The stretch from Harmonstown to St Anne's Park is sometimes known as the Ballyhoy River, and a road within the St. Anne's housing estate was named after it. In Raheny, the Naniken once formed the boundary of the Church of Ireland glebe (rectory lands). The river passes under Howth Road at the site of Ballyhoy Bridge, and emerges from its culvert to flow openly through St Anne's Park.

===St Anne's Park to the sea===
The Naniken is a central feature of Dublin's second largest municipal park, a former Guinness family estate. It passes in a shady channel through an area of playing fields, runs through the Dublin City Millennium Arboretum, and then flows in a more distinct valley through the central reaches of the park. In the 19th century there was a pond northwest of the modern-day nursery, with a small waterfall, but this is entirely gone now. Some artificial features were constructed for the Guinnesses near the river, including ornamental bridges (one high bridge was removed for safety reasons in the 1980s), at least one ford, and a couple of wider areas. Near the coast an offtake supplies the Duck Pond (or Old Pond), while the river itself flows around and passes under the James Larkin Road to enter the western half of the "lagoon" (also known as Crab Water or Raheny Lake) behind North Bull Island. The line of the Naniken from its mouth marks the boundary of the civil parish of Raheny with that of Clontarf, and the beginning of the Raheny portion of the Bull Island.

===Culverting===
As with many of Dublin's smaller watercourses, the upper and middle reaches of the Naniken were culverted over time, the covering of the stretch from Coolgariff Road to Kilmore Road being mentioned in parliamentary proceedings in 1960 by Neil Blaney, for example.

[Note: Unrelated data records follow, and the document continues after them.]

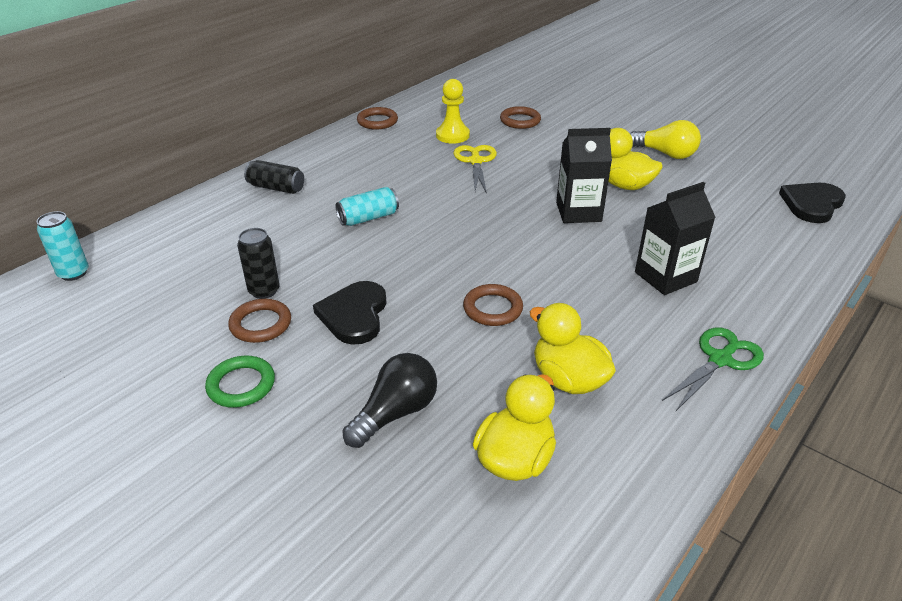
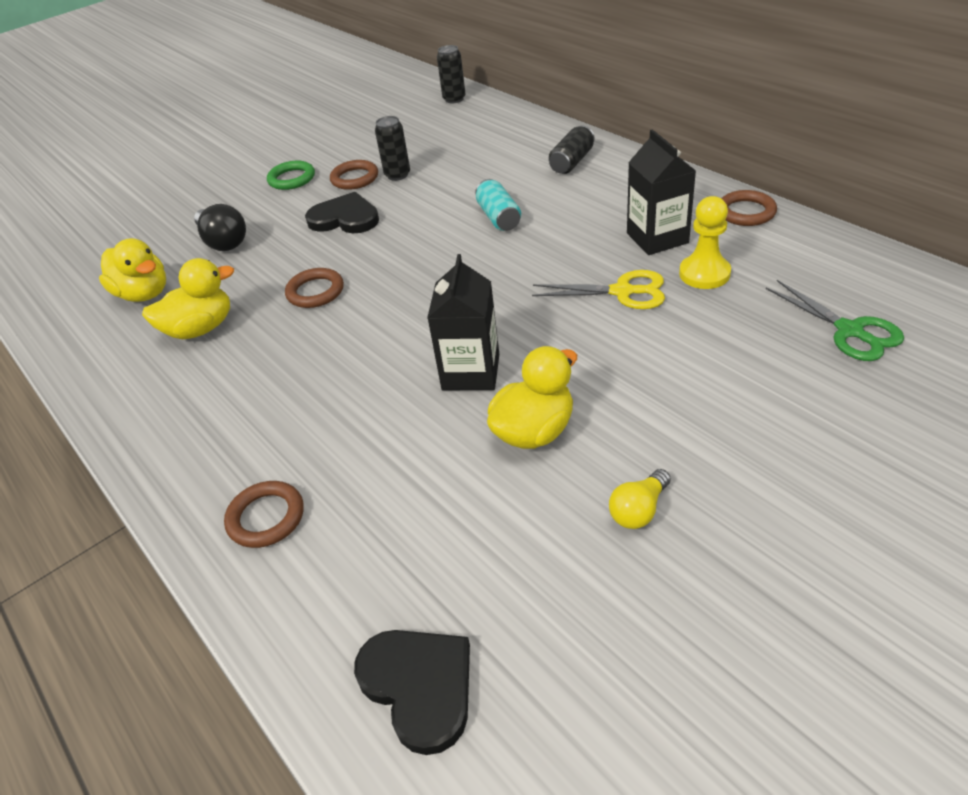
camera: 105 degrees right, 5 degrees up
(73, 273) = (454, 99): turquoise can -> black can
(520, 121) = (765, 342): brown ring -> brown ring (266, 517)
(665, 154) = (639, 510): yellow light bulb -> yellow light bulb, size x0.64
(665, 277) = (306, 426): black carton -> black carton (657, 238)
(720, 360) = (158, 437): green scissors -> green scissors (849, 331)

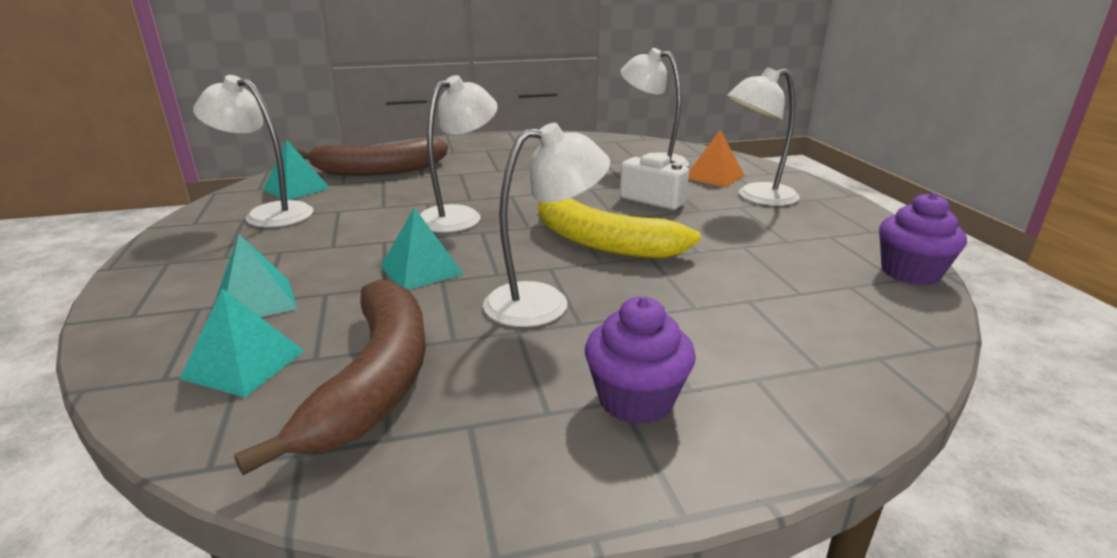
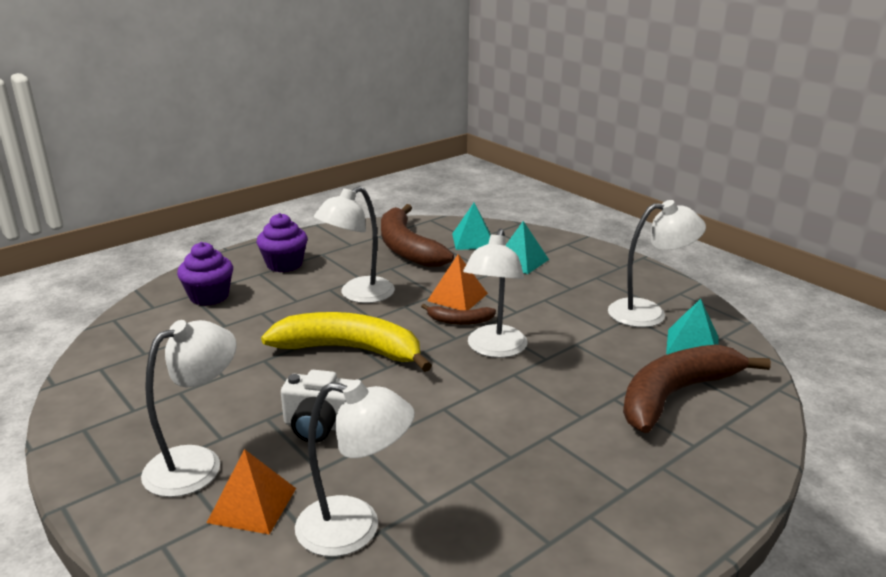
camera: 155 degrees right, 0 degrees up
(421, 270) = (457, 297): turquoise pyramid -> orange pyramid
(457, 244) = (459, 321): none -> brown banana
(910, 273) = (85, 377): purple cupcake -> purple cupcake (209, 296)

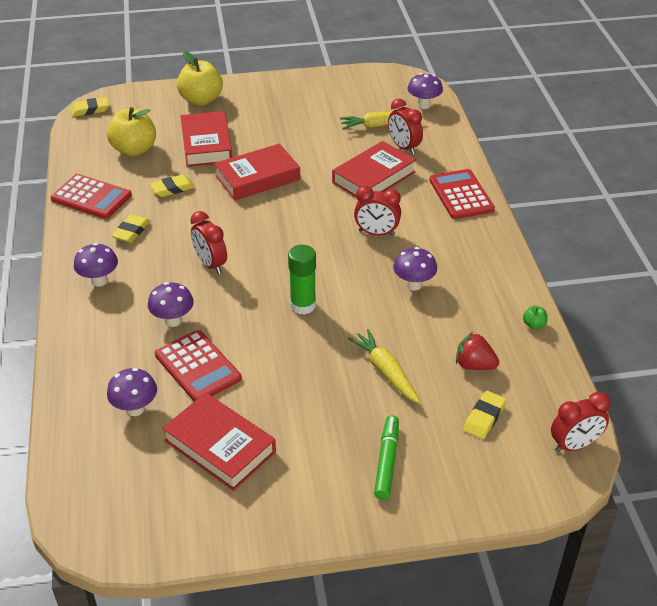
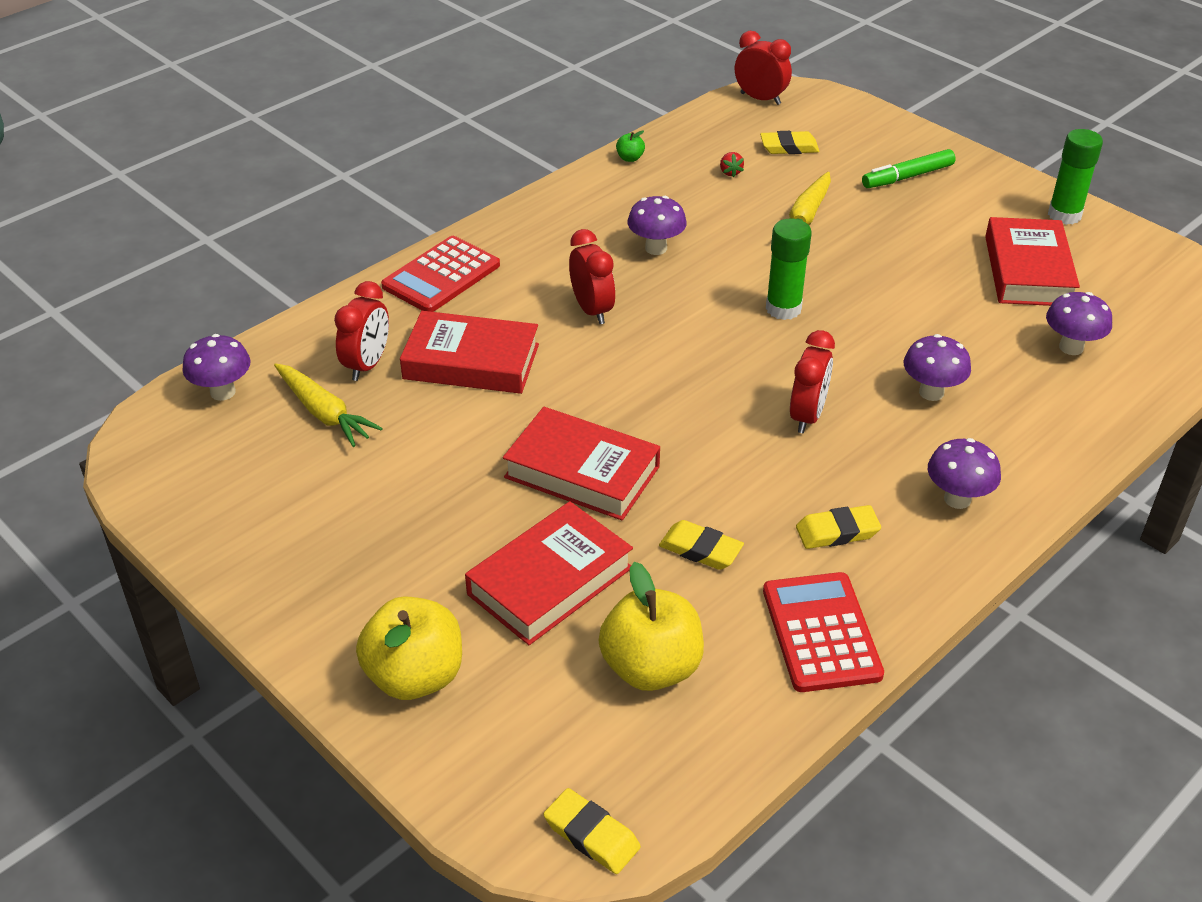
camera: 125 degrees left, 0 degrees up
(198, 367) = (964, 336): red calculator -> none
(255, 522) = (1064, 215): none -> green glue stick
(474, 365) = (730, 172): red strawberry -> red strawberry, size x0.57

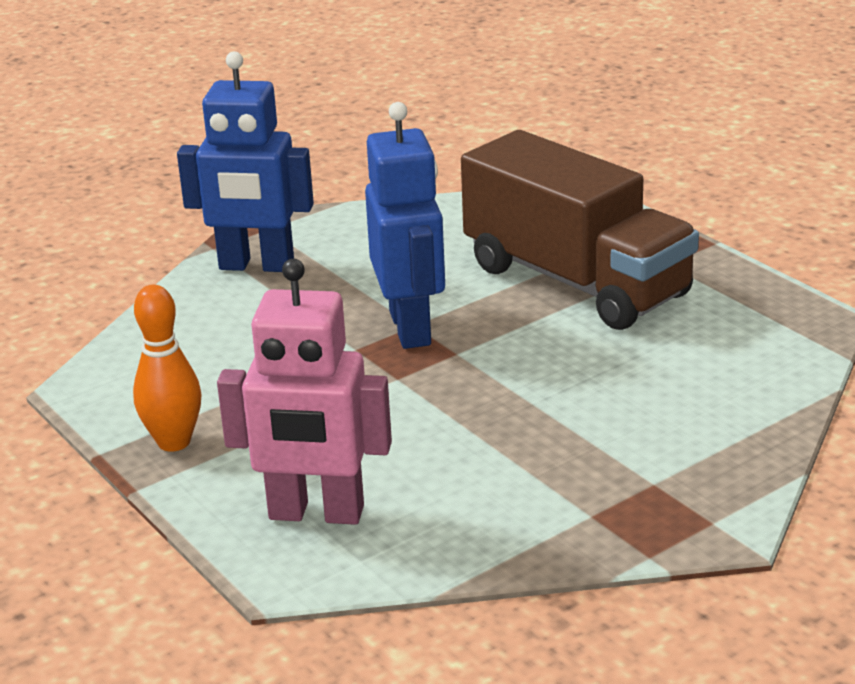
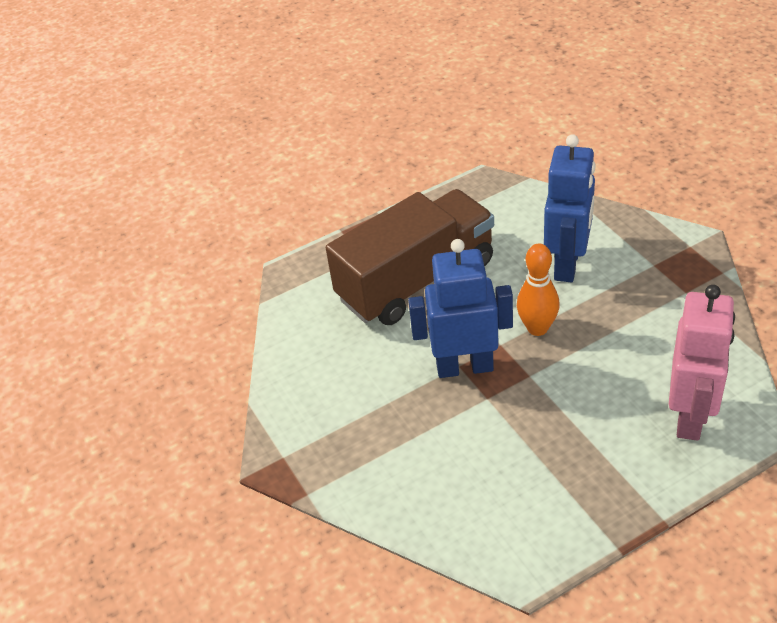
camera: 80 degrees left, 15 degrees up
(174, 442) = (605, 500): orange bowling pin -> orange bowling pin (537, 328)
(256, 266) = (348, 461): blue robot -> blue robot (567, 264)

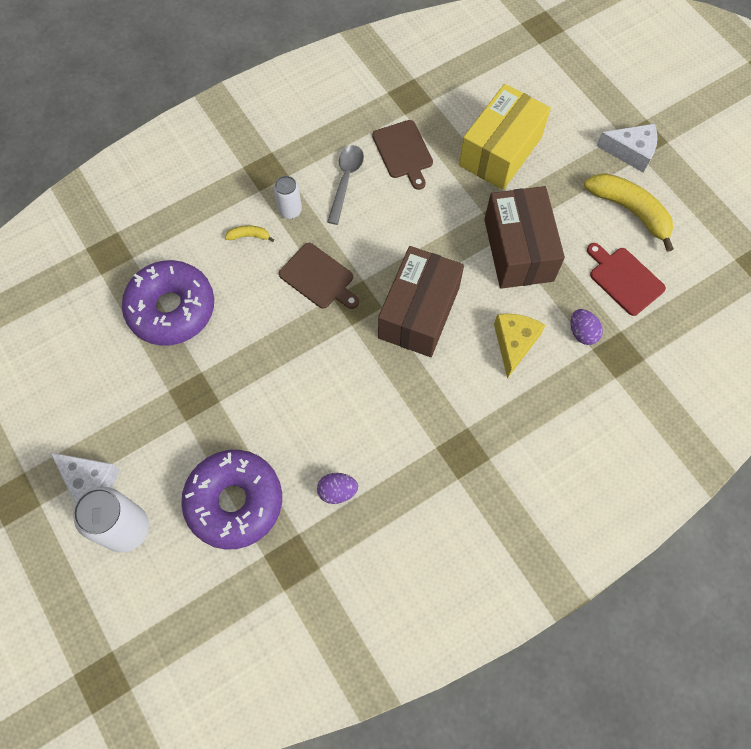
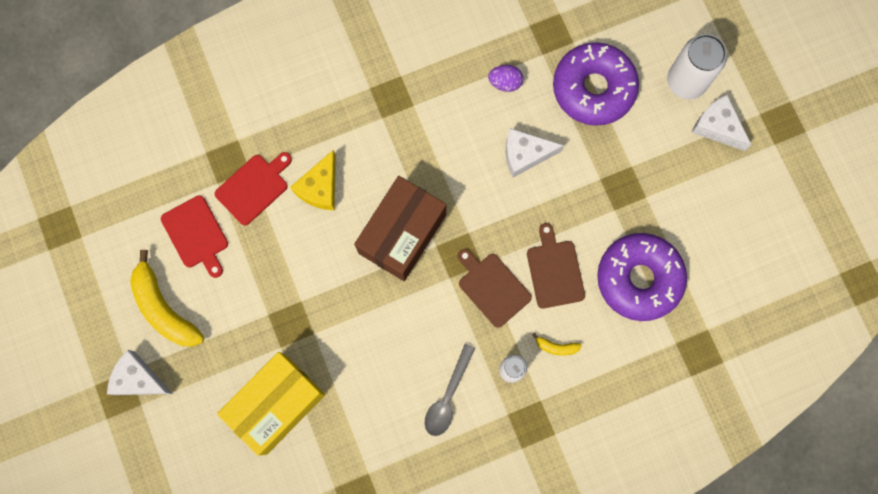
camera: 170 degrees left, 10 degrees up
(303, 414) = (525, 154): none -> white cheese
(403, 152) = (380, 422): brown cutting board -> brown cutting board (554, 271)
(518, 250) = (289, 284): brown box -> none
(582, 333) = (254, 187): purple egg -> red cutting board

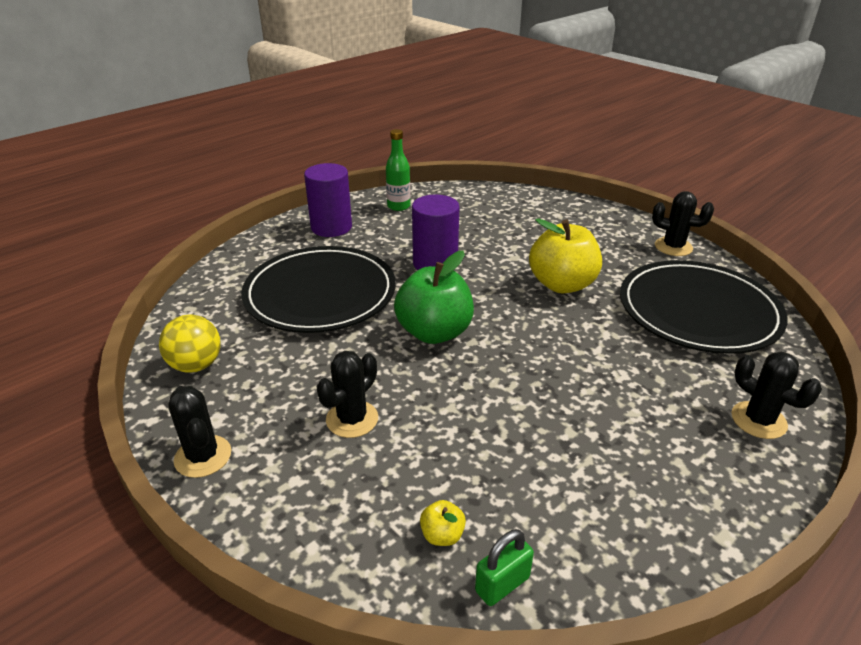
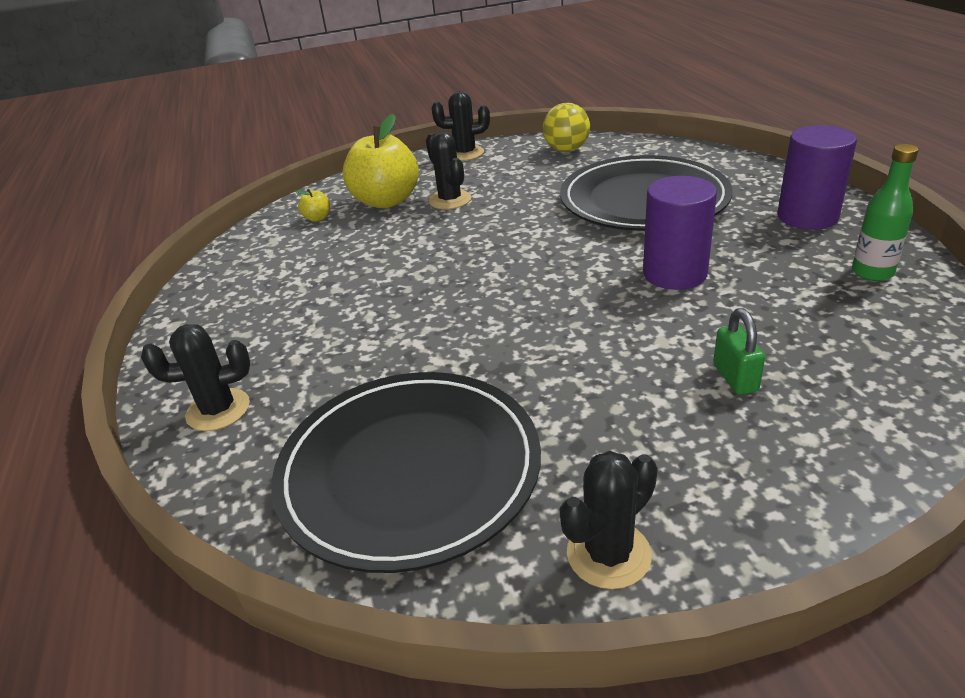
camera: 120 degrees right, 0 degrees up
(434, 332) = (530, 249): green apple -> none
(502, 584) = (264, 231): green padlock -> green padlock (735, 378)
(562, 284) = (564, 361): yellow apple -> yellow apple (386, 201)

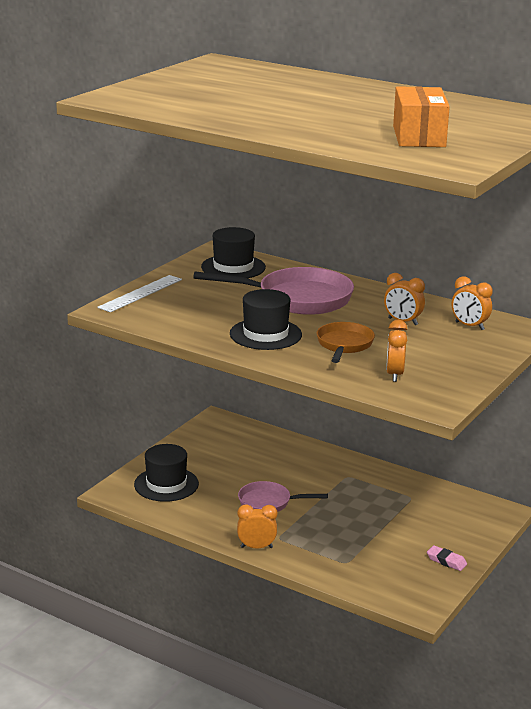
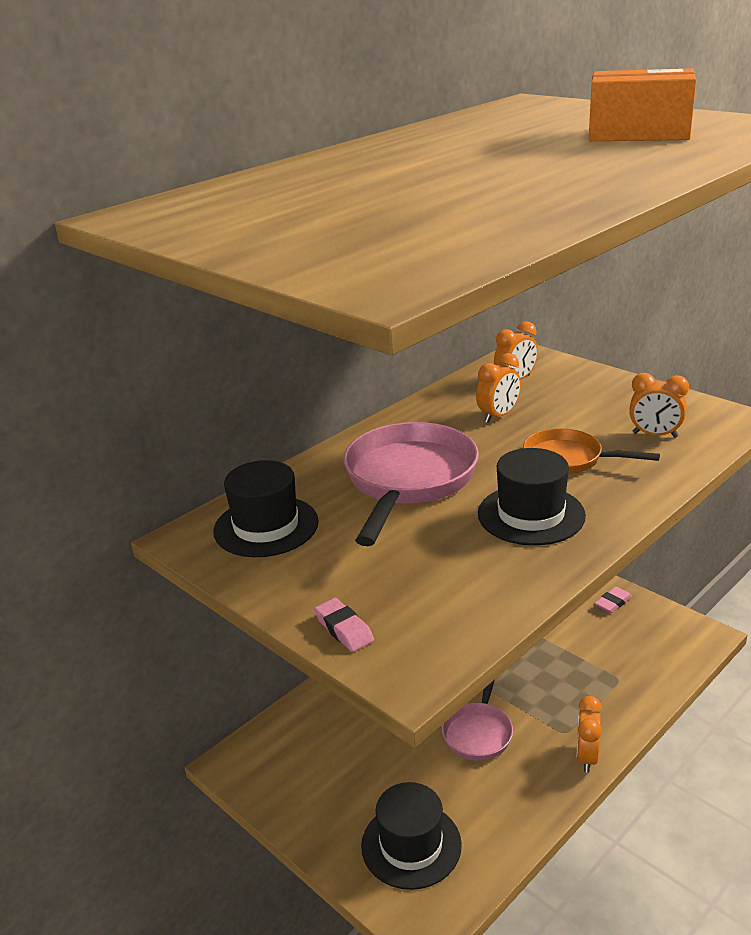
camera: 75 degrees left, 5 degrees up
(141, 293) = (344, 629): white ruler -> pink eraser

===Link to River Santry===
There is a drainage link between the Naniken and the Santry River, at the western end of Kilmore West, to reduce the general flow from the river's upper reaches, and to deal with flooding or overflow situations.

==Flooding==
This small but long-established river causes flooding, as with the neighbouring Wad River, in many years. Frequent locations include Maryfield Crescent, Rosemount Avenue and parts of Kilmore. In 2014, the City Manager acknowledged the flood risks, noted that there was no near-term funding for serious remedial works, but agreed that the City Council would invest 60,000 euro in a hydraulic study.

==Popular culture==
The river is mentioned in passing in Roddy Doyle's book "A Star Called Henry."